▶ _Supplied data_:
○ ○ ○

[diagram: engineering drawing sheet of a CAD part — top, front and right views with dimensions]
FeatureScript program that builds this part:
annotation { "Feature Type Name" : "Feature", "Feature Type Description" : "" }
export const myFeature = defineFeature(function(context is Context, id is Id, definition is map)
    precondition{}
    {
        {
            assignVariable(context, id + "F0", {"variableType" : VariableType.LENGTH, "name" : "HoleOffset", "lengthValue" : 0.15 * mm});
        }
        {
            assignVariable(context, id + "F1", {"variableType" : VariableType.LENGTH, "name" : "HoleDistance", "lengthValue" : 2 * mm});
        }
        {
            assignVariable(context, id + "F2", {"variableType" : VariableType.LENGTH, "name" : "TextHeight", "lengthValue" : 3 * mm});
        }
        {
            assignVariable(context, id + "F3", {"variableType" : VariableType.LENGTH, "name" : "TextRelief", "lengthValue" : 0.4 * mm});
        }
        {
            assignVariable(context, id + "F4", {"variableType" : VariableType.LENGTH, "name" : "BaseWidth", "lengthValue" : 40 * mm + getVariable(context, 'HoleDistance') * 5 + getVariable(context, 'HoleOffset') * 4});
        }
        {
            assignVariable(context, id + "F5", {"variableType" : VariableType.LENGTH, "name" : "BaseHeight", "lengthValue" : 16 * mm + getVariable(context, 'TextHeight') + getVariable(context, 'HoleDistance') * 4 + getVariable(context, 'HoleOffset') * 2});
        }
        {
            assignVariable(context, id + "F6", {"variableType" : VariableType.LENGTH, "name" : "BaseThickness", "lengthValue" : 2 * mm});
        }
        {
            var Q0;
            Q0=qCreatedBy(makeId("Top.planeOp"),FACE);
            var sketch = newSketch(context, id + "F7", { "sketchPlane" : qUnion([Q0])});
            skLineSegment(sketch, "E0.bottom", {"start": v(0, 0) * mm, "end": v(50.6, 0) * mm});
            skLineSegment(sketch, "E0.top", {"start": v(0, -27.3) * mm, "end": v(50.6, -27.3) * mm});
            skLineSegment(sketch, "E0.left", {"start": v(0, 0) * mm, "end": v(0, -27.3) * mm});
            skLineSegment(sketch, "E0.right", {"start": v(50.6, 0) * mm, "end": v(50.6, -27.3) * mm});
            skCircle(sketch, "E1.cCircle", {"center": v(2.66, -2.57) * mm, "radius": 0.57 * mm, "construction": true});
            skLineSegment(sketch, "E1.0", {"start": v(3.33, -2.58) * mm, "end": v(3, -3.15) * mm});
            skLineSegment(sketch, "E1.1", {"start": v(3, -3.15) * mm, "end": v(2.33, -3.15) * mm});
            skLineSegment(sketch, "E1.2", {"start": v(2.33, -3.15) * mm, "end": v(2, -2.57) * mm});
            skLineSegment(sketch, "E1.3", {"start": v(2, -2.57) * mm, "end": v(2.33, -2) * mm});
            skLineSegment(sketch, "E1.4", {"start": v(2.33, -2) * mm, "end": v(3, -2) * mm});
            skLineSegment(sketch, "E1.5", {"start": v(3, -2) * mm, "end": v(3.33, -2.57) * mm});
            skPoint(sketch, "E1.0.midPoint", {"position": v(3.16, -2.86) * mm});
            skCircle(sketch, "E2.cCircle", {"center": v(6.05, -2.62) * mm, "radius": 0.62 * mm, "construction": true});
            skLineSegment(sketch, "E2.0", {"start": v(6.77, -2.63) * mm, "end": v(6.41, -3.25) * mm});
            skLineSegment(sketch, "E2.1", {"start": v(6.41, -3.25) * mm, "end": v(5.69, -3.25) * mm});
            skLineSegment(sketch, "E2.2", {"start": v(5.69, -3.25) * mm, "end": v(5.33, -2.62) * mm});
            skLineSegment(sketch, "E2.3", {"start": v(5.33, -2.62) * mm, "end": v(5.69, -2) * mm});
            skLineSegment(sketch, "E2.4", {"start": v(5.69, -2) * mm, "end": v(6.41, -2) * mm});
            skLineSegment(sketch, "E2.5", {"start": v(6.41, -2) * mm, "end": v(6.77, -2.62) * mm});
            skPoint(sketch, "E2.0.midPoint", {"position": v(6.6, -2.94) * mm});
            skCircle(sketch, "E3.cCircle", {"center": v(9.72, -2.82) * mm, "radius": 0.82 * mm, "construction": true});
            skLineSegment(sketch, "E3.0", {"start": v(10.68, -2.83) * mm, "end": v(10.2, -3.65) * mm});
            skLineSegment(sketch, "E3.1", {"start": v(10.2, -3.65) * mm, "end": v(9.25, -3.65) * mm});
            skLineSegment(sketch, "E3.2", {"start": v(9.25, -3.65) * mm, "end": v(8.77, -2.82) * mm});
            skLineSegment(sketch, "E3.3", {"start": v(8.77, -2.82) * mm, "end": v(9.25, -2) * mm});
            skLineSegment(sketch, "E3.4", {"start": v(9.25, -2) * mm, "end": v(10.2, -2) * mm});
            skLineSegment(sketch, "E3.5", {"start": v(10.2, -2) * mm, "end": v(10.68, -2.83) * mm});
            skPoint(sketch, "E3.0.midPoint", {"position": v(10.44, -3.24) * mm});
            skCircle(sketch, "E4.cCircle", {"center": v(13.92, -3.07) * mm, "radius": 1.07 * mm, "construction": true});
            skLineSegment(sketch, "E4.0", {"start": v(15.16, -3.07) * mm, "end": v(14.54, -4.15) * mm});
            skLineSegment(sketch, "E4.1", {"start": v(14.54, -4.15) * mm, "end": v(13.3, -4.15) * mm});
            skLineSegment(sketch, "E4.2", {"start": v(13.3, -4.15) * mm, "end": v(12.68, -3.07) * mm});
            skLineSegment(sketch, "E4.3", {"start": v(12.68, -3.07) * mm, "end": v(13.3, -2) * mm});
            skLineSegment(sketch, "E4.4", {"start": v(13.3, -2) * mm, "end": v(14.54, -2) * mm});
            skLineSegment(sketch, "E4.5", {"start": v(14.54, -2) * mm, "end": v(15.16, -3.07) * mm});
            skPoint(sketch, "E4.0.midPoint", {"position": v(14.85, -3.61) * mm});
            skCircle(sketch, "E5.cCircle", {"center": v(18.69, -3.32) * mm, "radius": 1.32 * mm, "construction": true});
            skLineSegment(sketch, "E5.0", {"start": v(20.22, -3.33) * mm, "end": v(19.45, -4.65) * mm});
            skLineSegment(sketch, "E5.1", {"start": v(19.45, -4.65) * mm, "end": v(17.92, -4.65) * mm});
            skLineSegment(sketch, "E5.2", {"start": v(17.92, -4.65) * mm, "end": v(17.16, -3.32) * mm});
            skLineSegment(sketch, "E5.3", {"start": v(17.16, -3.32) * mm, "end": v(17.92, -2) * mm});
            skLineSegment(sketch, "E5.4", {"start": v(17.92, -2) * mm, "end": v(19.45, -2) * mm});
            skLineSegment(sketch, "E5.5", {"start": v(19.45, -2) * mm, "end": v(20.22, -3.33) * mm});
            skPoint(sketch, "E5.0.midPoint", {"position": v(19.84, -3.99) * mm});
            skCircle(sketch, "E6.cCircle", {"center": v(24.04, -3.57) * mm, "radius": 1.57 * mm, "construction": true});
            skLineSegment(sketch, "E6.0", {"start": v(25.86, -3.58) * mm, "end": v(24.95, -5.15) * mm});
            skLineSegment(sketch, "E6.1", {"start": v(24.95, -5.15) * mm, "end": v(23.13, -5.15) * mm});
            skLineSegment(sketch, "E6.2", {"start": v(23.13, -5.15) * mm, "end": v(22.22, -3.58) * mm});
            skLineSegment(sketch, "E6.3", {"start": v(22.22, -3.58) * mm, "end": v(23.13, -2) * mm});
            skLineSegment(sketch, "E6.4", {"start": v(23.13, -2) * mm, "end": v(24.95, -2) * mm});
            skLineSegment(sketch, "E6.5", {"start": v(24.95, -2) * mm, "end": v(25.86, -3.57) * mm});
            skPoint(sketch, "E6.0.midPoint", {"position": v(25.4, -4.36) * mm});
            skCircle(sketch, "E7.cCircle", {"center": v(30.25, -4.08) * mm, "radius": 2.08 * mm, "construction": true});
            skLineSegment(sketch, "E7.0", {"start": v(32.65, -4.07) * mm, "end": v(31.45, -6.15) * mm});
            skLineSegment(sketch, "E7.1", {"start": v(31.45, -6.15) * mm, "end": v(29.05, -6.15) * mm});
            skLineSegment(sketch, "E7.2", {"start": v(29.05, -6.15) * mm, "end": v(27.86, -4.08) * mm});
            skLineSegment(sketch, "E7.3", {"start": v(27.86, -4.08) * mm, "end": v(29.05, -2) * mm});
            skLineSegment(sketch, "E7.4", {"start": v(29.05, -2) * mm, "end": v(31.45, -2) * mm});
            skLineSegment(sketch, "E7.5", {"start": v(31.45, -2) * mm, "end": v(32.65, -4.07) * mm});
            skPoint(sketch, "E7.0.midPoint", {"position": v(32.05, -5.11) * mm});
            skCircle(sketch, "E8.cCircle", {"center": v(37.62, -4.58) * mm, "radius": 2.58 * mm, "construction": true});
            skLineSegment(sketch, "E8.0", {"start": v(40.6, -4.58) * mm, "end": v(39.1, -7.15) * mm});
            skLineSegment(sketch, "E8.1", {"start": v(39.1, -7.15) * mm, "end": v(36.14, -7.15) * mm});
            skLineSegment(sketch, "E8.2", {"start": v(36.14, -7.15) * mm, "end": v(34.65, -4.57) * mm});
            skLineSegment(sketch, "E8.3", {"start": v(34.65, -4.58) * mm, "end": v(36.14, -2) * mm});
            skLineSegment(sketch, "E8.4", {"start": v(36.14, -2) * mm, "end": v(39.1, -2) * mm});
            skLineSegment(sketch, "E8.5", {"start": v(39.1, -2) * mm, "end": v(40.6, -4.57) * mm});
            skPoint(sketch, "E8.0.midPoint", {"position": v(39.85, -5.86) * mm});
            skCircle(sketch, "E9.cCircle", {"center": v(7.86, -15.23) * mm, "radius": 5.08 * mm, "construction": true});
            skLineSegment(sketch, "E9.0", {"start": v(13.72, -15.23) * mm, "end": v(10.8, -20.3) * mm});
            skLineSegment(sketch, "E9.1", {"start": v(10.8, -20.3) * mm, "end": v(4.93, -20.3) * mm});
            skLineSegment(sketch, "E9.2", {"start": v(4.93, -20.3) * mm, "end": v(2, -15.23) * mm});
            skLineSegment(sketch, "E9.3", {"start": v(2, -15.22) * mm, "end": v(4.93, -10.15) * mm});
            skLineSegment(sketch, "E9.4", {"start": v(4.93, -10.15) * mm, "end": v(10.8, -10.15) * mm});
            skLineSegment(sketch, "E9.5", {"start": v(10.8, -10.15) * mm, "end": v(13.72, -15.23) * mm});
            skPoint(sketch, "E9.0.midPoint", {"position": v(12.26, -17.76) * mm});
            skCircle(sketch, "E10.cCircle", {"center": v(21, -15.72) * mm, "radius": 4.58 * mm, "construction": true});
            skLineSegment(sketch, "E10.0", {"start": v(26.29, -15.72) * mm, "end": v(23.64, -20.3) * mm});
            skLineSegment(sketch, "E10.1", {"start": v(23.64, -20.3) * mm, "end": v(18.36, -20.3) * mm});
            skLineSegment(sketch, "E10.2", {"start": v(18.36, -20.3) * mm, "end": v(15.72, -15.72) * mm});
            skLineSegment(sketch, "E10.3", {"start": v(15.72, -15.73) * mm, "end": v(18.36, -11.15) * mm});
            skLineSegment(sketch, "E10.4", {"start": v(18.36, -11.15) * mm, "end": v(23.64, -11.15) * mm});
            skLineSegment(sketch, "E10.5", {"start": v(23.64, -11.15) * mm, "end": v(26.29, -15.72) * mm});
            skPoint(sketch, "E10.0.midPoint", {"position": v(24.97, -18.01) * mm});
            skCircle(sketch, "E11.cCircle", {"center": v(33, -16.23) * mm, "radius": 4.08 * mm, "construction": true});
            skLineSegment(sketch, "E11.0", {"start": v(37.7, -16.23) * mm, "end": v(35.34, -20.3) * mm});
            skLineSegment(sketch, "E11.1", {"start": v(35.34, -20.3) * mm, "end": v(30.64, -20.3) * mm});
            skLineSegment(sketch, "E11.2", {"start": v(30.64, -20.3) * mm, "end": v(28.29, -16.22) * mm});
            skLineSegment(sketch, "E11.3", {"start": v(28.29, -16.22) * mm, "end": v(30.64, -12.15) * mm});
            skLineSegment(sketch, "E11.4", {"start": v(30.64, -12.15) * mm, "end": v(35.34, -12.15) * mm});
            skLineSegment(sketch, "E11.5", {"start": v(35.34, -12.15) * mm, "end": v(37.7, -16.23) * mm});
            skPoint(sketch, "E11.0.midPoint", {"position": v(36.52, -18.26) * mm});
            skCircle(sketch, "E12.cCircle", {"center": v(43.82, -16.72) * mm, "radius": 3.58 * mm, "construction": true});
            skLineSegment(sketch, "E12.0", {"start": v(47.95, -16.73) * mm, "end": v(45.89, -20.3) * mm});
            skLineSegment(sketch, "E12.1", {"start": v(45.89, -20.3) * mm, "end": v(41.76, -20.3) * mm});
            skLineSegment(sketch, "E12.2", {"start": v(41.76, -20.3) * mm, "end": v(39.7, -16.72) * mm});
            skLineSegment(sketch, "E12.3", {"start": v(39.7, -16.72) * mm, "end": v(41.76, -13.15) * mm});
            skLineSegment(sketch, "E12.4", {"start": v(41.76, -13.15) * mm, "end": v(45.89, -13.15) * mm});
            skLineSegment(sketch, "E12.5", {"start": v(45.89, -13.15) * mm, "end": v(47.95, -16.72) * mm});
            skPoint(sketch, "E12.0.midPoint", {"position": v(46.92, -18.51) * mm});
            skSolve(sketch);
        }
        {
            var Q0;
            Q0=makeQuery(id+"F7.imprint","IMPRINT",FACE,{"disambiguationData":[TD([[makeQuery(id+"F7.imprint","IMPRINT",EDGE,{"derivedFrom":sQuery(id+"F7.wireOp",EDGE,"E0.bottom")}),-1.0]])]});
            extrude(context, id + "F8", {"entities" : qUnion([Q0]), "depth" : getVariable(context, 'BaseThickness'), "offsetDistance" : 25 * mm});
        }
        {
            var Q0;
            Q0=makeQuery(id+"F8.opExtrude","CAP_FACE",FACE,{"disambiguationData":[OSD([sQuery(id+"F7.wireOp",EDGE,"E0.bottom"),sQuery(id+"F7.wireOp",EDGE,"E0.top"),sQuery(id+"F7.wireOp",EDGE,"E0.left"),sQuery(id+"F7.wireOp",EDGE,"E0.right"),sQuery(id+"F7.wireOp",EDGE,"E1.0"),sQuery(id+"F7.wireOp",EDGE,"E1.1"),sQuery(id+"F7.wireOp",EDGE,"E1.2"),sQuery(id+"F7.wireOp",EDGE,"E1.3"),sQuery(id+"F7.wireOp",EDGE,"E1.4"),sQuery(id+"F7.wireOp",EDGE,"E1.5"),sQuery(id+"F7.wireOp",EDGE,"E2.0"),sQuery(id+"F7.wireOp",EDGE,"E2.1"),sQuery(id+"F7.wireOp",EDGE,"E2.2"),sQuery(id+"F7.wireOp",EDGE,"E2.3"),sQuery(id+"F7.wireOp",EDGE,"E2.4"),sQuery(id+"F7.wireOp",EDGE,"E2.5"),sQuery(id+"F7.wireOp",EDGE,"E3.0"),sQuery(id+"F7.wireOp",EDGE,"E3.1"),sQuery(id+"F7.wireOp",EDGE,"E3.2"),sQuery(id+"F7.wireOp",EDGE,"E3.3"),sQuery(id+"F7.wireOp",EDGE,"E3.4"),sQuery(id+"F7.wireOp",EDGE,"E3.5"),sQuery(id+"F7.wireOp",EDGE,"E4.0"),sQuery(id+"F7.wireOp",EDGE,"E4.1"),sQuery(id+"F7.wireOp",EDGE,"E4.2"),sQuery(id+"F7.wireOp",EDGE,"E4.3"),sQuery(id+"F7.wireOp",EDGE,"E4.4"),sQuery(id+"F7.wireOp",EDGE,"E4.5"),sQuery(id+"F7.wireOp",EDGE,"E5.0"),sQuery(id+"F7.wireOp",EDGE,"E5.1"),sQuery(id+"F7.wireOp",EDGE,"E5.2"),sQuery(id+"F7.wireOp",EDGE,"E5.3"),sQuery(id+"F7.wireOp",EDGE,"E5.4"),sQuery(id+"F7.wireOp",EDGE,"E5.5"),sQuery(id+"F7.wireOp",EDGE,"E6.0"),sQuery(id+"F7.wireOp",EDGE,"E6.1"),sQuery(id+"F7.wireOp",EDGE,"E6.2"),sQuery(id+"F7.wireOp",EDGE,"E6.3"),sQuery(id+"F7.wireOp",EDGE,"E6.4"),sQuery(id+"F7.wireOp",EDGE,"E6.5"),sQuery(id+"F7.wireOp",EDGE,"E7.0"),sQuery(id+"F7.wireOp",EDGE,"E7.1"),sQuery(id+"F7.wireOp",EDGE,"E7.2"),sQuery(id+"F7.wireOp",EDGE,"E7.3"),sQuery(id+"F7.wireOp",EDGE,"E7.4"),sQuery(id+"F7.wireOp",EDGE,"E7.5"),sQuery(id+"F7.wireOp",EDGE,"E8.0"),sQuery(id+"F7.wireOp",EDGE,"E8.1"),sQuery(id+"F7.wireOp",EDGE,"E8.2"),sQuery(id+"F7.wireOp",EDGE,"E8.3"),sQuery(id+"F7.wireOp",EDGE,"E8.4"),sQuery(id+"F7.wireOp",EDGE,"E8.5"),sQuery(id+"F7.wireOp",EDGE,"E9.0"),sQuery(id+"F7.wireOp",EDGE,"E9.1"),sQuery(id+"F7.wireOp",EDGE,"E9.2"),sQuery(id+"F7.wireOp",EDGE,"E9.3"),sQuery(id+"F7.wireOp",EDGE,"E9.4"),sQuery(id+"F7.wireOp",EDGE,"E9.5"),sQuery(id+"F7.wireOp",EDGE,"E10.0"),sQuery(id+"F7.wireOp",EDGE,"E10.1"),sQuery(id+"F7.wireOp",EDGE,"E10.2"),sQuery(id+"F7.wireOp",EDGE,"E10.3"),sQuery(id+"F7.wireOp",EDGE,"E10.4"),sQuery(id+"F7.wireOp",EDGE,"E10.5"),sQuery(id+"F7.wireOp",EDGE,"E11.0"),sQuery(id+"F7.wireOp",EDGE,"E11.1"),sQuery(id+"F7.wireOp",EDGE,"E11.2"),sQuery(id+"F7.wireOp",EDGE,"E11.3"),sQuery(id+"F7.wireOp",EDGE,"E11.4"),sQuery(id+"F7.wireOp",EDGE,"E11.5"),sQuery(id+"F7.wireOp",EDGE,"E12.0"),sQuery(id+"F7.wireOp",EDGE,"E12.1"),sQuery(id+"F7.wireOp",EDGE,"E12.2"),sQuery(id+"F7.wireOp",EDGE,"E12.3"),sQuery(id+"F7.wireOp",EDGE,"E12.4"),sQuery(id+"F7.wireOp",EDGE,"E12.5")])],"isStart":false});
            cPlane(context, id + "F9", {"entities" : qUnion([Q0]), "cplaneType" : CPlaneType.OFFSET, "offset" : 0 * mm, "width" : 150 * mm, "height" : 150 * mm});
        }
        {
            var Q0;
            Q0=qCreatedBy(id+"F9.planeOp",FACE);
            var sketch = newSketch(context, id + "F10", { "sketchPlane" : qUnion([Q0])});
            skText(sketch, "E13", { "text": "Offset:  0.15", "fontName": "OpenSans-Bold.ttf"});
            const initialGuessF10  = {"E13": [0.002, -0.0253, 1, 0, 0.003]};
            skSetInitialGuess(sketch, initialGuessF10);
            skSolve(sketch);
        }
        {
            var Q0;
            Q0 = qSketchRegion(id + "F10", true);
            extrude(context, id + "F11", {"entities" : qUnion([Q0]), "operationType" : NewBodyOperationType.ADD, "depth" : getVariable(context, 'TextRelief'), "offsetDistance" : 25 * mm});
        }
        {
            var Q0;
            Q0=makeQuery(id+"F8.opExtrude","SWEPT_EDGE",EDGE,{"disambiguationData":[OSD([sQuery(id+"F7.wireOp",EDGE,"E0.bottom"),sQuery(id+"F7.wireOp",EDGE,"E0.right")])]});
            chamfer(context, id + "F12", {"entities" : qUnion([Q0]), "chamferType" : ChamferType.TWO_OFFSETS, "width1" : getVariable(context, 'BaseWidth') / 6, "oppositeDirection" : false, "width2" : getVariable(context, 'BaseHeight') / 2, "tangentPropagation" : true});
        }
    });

○ ○ ○

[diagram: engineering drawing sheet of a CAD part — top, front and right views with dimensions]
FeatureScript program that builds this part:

○ ○ ○

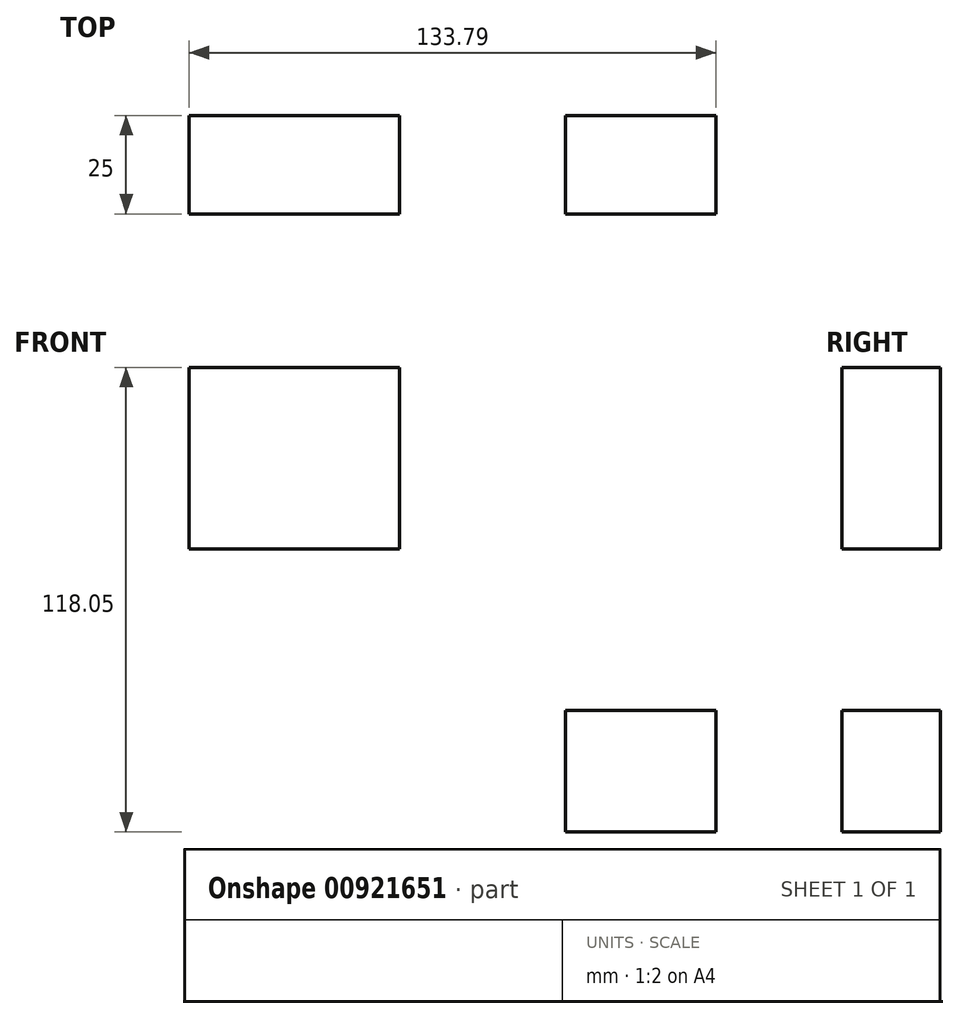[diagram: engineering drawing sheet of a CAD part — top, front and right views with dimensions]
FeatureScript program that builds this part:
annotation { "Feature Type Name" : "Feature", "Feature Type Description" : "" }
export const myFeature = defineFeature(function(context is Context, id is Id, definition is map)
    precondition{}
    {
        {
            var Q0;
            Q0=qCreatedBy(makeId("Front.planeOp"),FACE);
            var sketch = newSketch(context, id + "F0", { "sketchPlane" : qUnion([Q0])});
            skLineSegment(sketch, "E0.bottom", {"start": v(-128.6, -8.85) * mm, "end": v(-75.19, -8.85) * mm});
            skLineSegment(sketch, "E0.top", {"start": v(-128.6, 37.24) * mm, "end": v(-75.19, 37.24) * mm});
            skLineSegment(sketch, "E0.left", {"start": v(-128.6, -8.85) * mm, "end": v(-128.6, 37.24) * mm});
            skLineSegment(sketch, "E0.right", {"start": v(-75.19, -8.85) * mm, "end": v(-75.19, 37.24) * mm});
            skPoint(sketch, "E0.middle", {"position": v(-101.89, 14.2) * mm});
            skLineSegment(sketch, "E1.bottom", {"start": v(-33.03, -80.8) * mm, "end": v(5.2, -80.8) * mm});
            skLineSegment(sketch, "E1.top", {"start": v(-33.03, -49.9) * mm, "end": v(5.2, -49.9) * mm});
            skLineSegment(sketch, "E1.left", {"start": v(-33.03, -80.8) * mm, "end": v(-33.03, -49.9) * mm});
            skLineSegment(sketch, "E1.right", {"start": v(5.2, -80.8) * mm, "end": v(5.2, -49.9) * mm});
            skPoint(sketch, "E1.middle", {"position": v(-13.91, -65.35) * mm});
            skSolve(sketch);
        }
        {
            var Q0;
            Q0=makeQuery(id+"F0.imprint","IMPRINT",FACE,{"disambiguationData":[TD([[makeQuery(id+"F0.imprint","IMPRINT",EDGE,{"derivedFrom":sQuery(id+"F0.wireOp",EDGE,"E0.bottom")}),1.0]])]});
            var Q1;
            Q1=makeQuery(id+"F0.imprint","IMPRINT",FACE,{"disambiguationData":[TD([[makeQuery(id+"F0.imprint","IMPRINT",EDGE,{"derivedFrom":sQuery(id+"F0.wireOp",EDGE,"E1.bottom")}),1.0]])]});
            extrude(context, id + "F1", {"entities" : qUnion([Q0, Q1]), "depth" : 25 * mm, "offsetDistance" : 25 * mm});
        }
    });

○ ○ ○

Count the lines in the listing that contain the string "TextRelief". Give only the number.

▶ _Finished answer_:
2